**PROBLEM STATEMENT:**
Filter the records below, keeping only lines with the string "depth".

--- SUPPLIED MATERIAL ---

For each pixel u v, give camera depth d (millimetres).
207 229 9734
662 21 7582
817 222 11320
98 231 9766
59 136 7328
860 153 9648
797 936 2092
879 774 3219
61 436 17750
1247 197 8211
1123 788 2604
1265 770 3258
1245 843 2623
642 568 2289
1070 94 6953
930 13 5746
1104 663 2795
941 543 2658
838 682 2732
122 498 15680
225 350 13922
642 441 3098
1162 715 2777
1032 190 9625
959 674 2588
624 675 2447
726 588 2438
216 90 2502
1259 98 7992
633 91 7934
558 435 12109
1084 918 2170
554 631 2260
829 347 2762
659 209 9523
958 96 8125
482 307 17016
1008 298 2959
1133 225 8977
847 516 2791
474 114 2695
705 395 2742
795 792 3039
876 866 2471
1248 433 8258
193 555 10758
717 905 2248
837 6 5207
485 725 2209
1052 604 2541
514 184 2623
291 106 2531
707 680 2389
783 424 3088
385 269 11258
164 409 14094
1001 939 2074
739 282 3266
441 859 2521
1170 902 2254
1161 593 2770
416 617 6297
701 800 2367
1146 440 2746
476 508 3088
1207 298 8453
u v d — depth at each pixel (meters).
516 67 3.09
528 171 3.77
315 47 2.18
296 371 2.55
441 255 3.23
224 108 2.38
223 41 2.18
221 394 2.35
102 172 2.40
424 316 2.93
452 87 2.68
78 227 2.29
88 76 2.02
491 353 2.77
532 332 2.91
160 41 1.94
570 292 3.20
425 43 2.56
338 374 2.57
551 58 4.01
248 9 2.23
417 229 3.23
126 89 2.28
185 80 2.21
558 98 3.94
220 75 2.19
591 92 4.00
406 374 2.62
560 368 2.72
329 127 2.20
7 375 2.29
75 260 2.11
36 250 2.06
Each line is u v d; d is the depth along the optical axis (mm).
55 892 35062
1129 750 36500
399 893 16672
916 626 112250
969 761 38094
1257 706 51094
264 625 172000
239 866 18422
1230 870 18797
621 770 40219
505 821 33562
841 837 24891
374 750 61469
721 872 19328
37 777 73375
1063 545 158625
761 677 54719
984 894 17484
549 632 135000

---

**YOUR RESPONSE:**
For each pixel u v, give camera depth d (millimetres).
u v d — depth at each pixel (meters).
Each line is u v d; d is the depth along the optical axis (mm).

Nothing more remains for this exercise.